Problem ÖV: Vordere Tür zu
Sehr ungünstig für sehbehinderte Menschen sei die Massnahme der Verkehrsbetriebe, die vorderste Türe geschlossen zu halten. «Blinde und sehbehinderte Menschen warten in der Regel bei der vordersten Tür auf den Bus oder ein anderes Fahrzeug des öffentlichen Verkehrs», sagt Abele. Diese Stelle werde ihnen durch eine Einstiegsmarkierung am Boden angezeigt.
Mit vielen Verkehrsbetrieben hätten kulante Lösungen gefunden werden können. «Es gibt aber leider auch immer noch Busbetriebe, wo die Betroffenen eine hintere Türe aufsuchen müssen.» Problematisch sei auch, dass ihnen so verwehrt wird, sich beim Chauffeur zu erkundigen, ob es der richtige Bus ist.

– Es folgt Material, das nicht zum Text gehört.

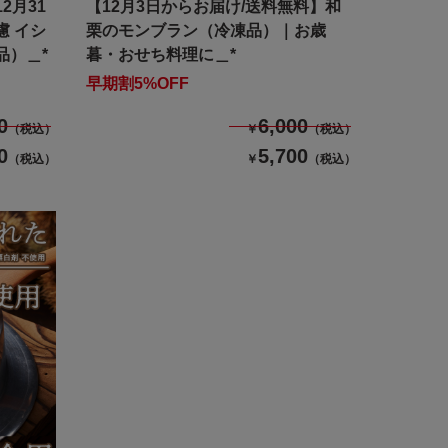
2月31
【12月3日からお届け/送料無料】和
慮 イシ
栗のモンブラン（冷凍品）｜お歳
品）＿*
暮・おせち料理に＿*
早期割5%OFF
0
6,000
（税込）
￥
（税込）
0
5,700
（税込）
￥
（税込）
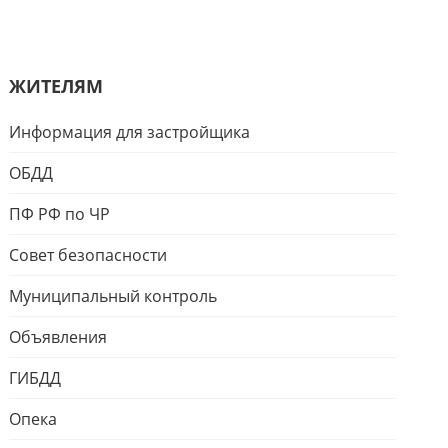
ЖИТЕЛЯМ
Информация для застройщика
ОБДД
ПФ РФ по ЧР
Совет безопасности
Муниципальный контроль
Объявления
ГИБДД
Опека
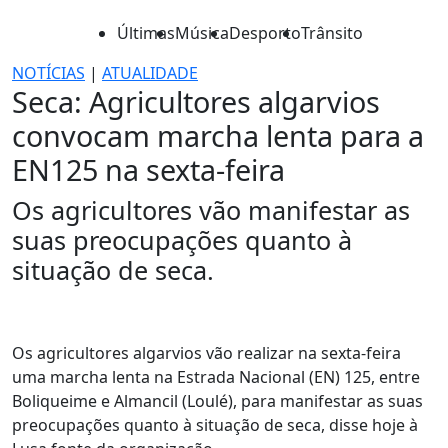
Últimas
Música
Desporto
Trânsito
NOTÍCIAS
|
ATUALIDADE
Seca: Agricultores algarvios
convocam marcha lenta para a
EN125 na sexta-feira
Os agricultores vão manifestar as
suas preocupações quanto à
situação de seca.
Os agricultores algarvios vão realizar na sexta-feira
uma marcha lenta na Estrada Nacional (EN) 125, entre
Boliqueime e Almancil (Loulé), para manifestar as suas
preocupações quanto à situação de seca, disse hoje à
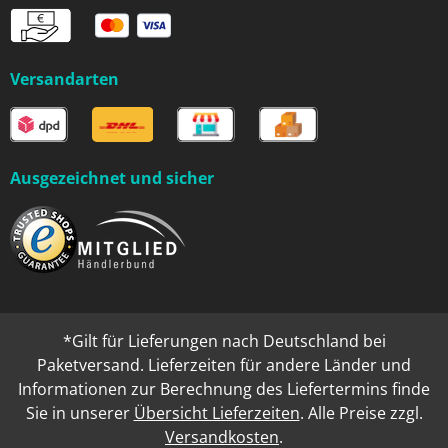
Versandarten
Ausgezeichnet und sicher
*Gilt für Lieferungen nach Deutschland bei
Paketversand. Lieferzeiten für andere Länder und
Informationen zur Berechnung des Liefertermins finde
Sie in unserer
Übersicht Lieferzeiten
. Alle Preise zzgl.
Versandkosten
.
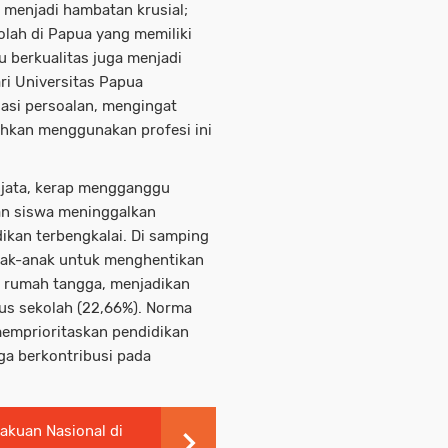
 menjadi hambatan krusial;
lah di Papua yang memiliki
u berkualitas juga menjadi
ari Universitas Papua
asi persoalan, mengingat
ahkan menggunakan profesi ini
njata, kerap mengganggu
an siswa meninggalkan
ikan terbengkalai. Di samping
nak-anak untuk menghentikan
 rumah tangga, menjadikan
tus sekolah (22,66%). Norma
 memprioritaskan pendidikan
ga berkontribusi pada
akuan Nasional di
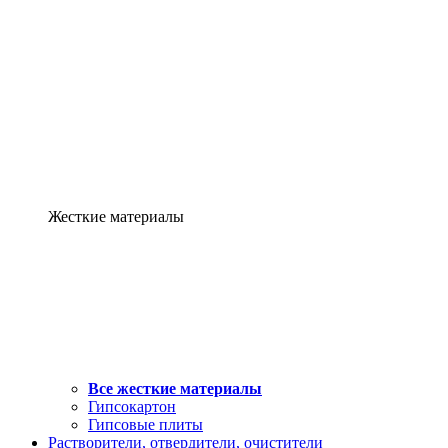
Жесткие материалы
Все жесткие материалы
Гипсокартон
Гипсовые плиты
Растворители, отвердители, очистители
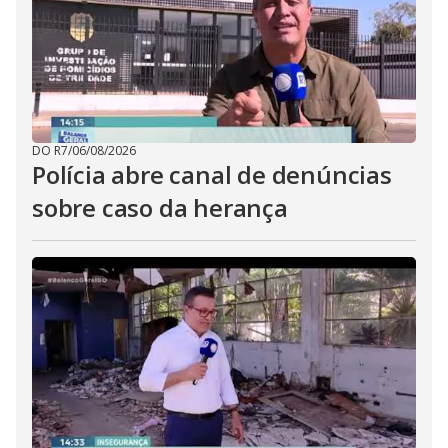
DO R7
/
06/08/2026
Polícia abre canal de denúncias
sobre caso da herança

Smartphone als Verbindung zu aussen
Bei den meisten Verkehrsbetrieben sei nach wie vor die vorderste Sitzreihe abgesperrt. «Dies ist im Normalfall der Platz, auf welchem Personen mit Sehbehinderung mitreisen», sagt Abele. Durch die Sperrung müsse nun im hinteren Teil des Fahrzeugs ein Sitzplatz gesucht werden.
«Glücklicherweise zeigt sich das Fahrpersonal häufig hilfsbereit und unterstützt bei der Sitzplatzsuche.»
Nichtsdestotrotz gebe es auch
positive Seiten, so Abele. «Dank technischer Hilfsmittel sind immer mehr Menschen in der Lage, trotz Seheinschränkung den Alltag selbstständig zu meistern.»
So habe beispielsweise das Smartphone während des Lockdowns die Brücke zur Aussenwelt dargestellt. «Es wurde fleissig kommuniziert, und über WhatsApp-Gruppen wurden Rezepte, Alltagstipps sowie Gedanken und Erlebnisse ausgetauscht.»